- Passage:
┄┄┄┄┄┄
Re: basic question on sharing results from ./documentAnalyzer.sh demo

Marshall Schor Tue, 11 Jan 2011 05:50:34 -0800


On 12/30/2010 12:24 PM, Ted Pedersen wrote:
> PS Just a few details on a second experiment, as there was an
> interesting little twist that initially confused me. This time I just
> used
>
> Analysis Engine : PersonTitleAnnotator.xml
>
> and ran as described below. What was nice about this was that all the
> possible titles as defined in the xml file were shown to me in the CPE
> Gui, so I could review those and remove or add as needed....
>
> But, initially I did not get any titles identified! Instead I got the
> following error....
>
> No output is being produced by the PersonTitleAnnotator because the
> Result Specification did not contain a request for the type
> example.PersonTitle with the language 'x-unspecified'
>   (Note: this message will only be shown once.)


We put in that error message in the 2.3.1 version of the PersonTitleAnnotator -
because others have been hit with this same issue - the annotator previously
just produced nothing, with no message.  You can find out more about results
specification, in the documentation:
http://uima.apache.org/d/uimaj-2.3.1/tutorials_and_users_guides.html#ugr.tug.aae.result_specification_setting

Many annotators ignore the result specification, and produce their output
regardless.  But the PersonTitleAnnotator was written to be more of a tutorial,
teaching example, and has code in it that makes use of it.  You can see this
code here:
http://svn.apache.org/viewvc/uima/uimaj/tags/uimaj-2.3.1/uimaj-examples/src/main/java/org/apache/uima/examples/cas/PersonTitleAnnotator.java?revision=1044478&view=markup
<http://svn.apache.org/viewvc/uima/uimaj/tags/uimaj-2.3.1/uimaj-examples/src/main/java/org/apache/uima/examples/cas/PersonTitleAnnotator.java?revision=1044478&view=markup>
see around line 158.

-Marshall
> So, on a hunch I specified the language as English (en) via the field
> provided for that in the CPE (which is blank by default it seems), and
> then I re-ran and got results. Note that before getting results I
> added Professor to the list of titles (via the CPE).
>
> Anyway, after doing the above with the PersonTitle Analysis Engine, I
> got the following results...
>
> <++++NEW DOCUMENT++++>
> DOCUMENT URI:file:/home/ted/data/test.txt
>
> uima.tcas.DocumentAnnotation Professor Jimmy Smith and Mr. John Smith
> are friends. They both live in  Mankato and like the Minnesota
> Gophers, but they aren't too happy with  Coach Jones.
> example.PersonTitle Professor
> org.apache.uima.examples.SourceDocumentInformation
> example.PersonTitle Mr.
>
> So...very nice.
>
> Thanks!
> Ted
>
> On Thu, Dec 30, 2010 at 10:56 AM, Ted Pedersen <[email protected]> wrote:
>> Thank you!!! Mission accomplished. :)
┄┄┄┄┄┄
- Written task 1: In the thread, which language did Ted specify in the CPE before he re-ran and got results?
The entries have no connection to the thread above.

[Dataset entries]
┄┄┄┄┄┄
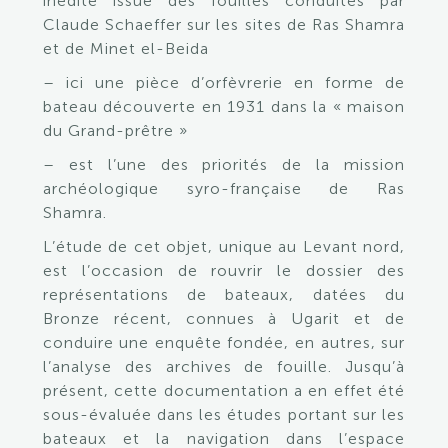
inédite issue des fouilles conduites par
Claude Schaeffer sur les sites de Ras Shamra
et de Minet el-Beida
– ici une pièce d’orfèvrerie en forme de
bateau découverte en 1931 dans la « maison
du Grand-prêtre »
– est l’une des priorités de la mission
archéologique syro-française de Ras
Shamra.
L’étude de cet objet, unique au Levant nord,
est l’occasion de rouvrir le dossier des
représentations de bateaux, datées du
Bronze récent, connues à Ugarit et de
conduire une enquête fondée, en autres, sur
l’analyse des archives de fouille. Jusqu’à
présent, cette documentation a en effet été
sous-évaluée dans les études portant sur les
bateaux et la navigation dans l’espace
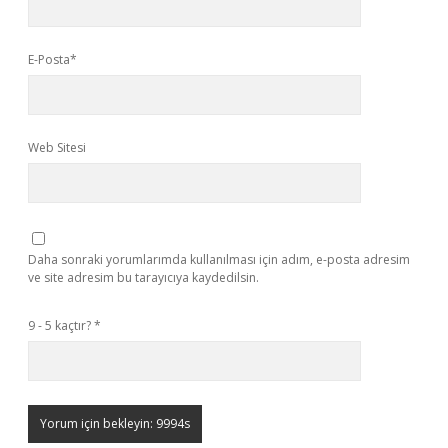
E-Posta*
Web Sitesi
Daha sonraki yorumlarımda kullanılması için adım, e-posta adresim
ve site adresim bu tarayıcıya kaydedilsin.
9 - 5 kaçtır?
*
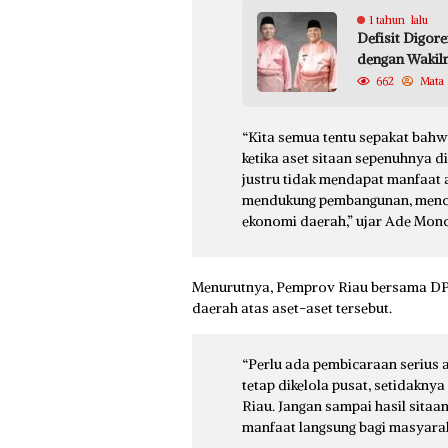
1 tahun lalu
Defisit Digor
dengan Wakil
662
Mata
“Kita semua tentu sepakat bahw
ketika aset sitaan sepenuhnya d
justru tidak mendapat manfaat a
mendukung pembangunan, mencip
ekonomi daerah,” ujar Ade Monc
Menurutnya, Pemprov Riau bersama DP
daerah atas aset-aset tersebut.
“Perlu ada pembicaraan serius a
tetap dikelola pusat, setidakny
Riau. Jangan sampai hasil sitaa
manfaat langsung bagi masyarak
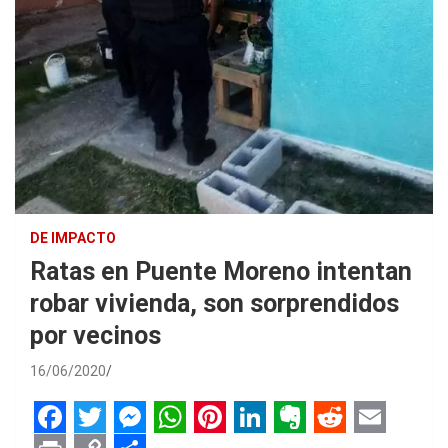
DE IMPACTO
Ratas en Puente Moreno intentan
robar vivienda, son sorprendidos
por vecinos
16/06/2020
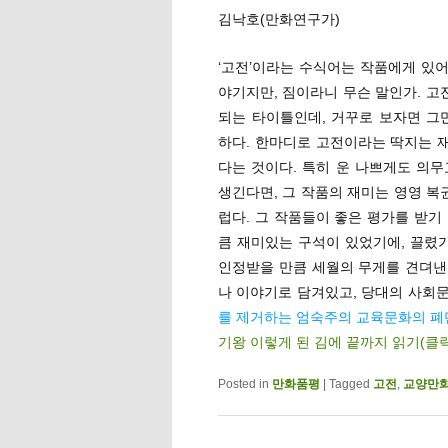
김낙호(만화연구가)
‘고전’이라는 수식어는 작품에게 있어
야기지만, 짐이라니 무슨 말인가. 
되는 타이틀인데, 거꾸로 보자면 그
하다. 한마디로 고전이라는 딱지는 
다는 것이다. 특히 운 나쁘게도 의
생긴다면, 그 작품의 재미는 영영 복
럽다. 그 작품들이 좋은 평가를 받기
큼 재미있는 구석이 있었기에, 끌렸기
인정받을 만큼 세월의 무게를 견뎌낸
나 이야기로 담겨있고, 당대의 사회
를 제거하는 엄숙주의 교육문화의 폐단
기왕 이렇게 된 김에 끝까지 읽기(클
Posted in
만화품평
|
Tagged
고전
,
교양만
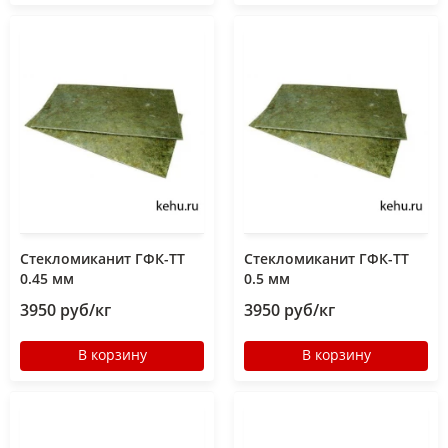
Стекломиканит ГФК-ТТ
Стекломиканит ГФК-ТТ
0.45 мм
0.5 мм
3950 руб/кг
3950 руб/кг
В корзину
В корзину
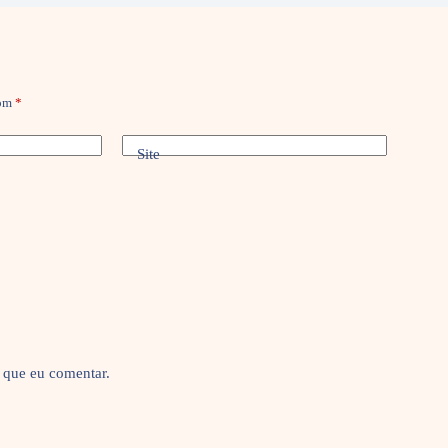
com
*
Site
 que eu comentar.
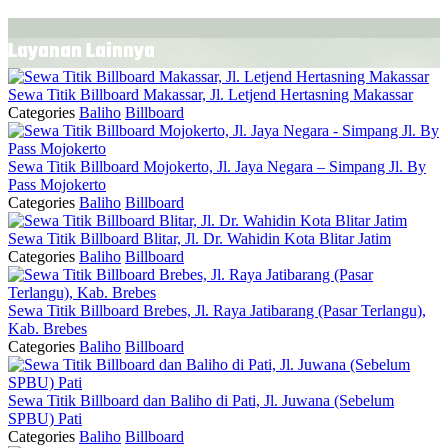
Layanan Lainnya
Sewa Titik Billboard Makassar, Jl. Letjend Hertasning Makassar
Categories
Baliho
Billboard
Sewa Titik Billboard Mojokerto, Jl. Jaya Negara – Simpang Jl. By
Pass Mojokerto
Categories
Baliho
Billboard
Sewa Titik Billboard Blitar, Jl. Dr. Wahidin Kota Blitar Jatim
Categories
Baliho
Billboard
Sewa Titik Billboard Brebes, Jl. Raya Jatibarang (Pasar Terlangu),
Kab. Brebes
Categories
Baliho
Billboard
Sewa Titik Billboard dan Baliho di Pati, Jl. Juwana (Sebelum
SPBU) Pati
Categories
Baliho
Billboard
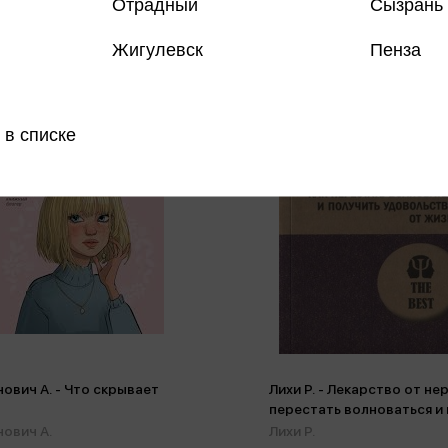
Отрадный
Сызрань
селлер
Бестселлер
Жигулевск
Пенза
 в списке
ович А. - Что скрывает
Лихи Р. - Лекарство от не
перестать волноваться и
удовол
ович А.
Лихи Р.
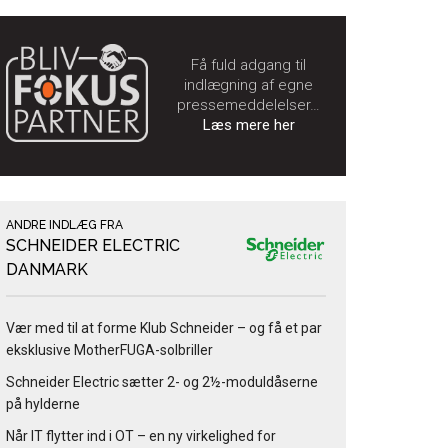
Få fuld adgang til
indlægning af egne
pressemeddelelser…
Læs mere her
ANDRE INDLÆG FRA
SCHNEIDER ELECTRIC
DANMARK
Vær med til at forme Klub Schneider – og få et par
eksklusive MotherFUGA-solbriller
Schneider Electric sætter 2- og 2½-moduldåserne
på hylderne
Når IT flytter ind i OT – en ny virkelighed for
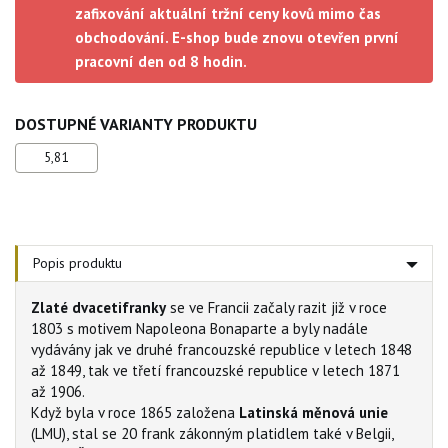
zafixování aktuální tržní ceny kovů mimo čas
obchodování. E-shop bude znovu otevřen první
pracovní den od 8 hodin.
DOSTUPNÉ VARIANTY PRODUKTU
5,81
Popis produktu
Zlaté dvacetifranky
se ve Francii začaly razit již v roce
1803 s motivem Napoleona Bonaparte a byly nadále
vydávány jak ve druhé francouzské republice v letech 1848
až 1849, tak ve třetí francouzské republice v letech 1871
až 1906.
Když byla v roce 1865 založena
Latinská měnová unie
(LMU), stal se 20 frank zákonným platidlem také v Belgii,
┄┄┄┄┄┄
- Written task 2: Rewrite everything in the entries from the line containing "zafixování aktuální tržní ceny kovů mimo čas" down to the final line of the entries as a Markdown table with the columns Row and Line, leaving out blank lines.

- Task answer 1: He specified English (en).

- Task answer 2:
| Row | Line |
|---|---|
| 1 | zafixování aktuální tržní ceny kovů mimo čas |
| 2 | obchodování. E-shop bude znovu otevřen první |
| 3 | pracovní den od 8 hodin. |
| 4 | DOSTUPNÉ VARIANTY PRODUKTU |
| 5 | 5,81 |
| 6 | Popis produktu |
| 7 | Zlaté dvacetifranky |
| 8 | se ve Francii začaly razit již v roce |
| 9 | 1803 s motivem Napoleona Bonaparte a byly nadále |
| 10 | vydávány jak ve druhé francouzské republice v letech 1848 |
| 11 | až 1849, tak ve třetí francouzské republice v letech 1871 |
| 12 | až 1906. |
| 13 | Když byla v roce 1865 založena |
| 14 | Latinská měnová unie |
| 15 | (LMU), stal se 20 frank zákonným platidlem také v Belgii, |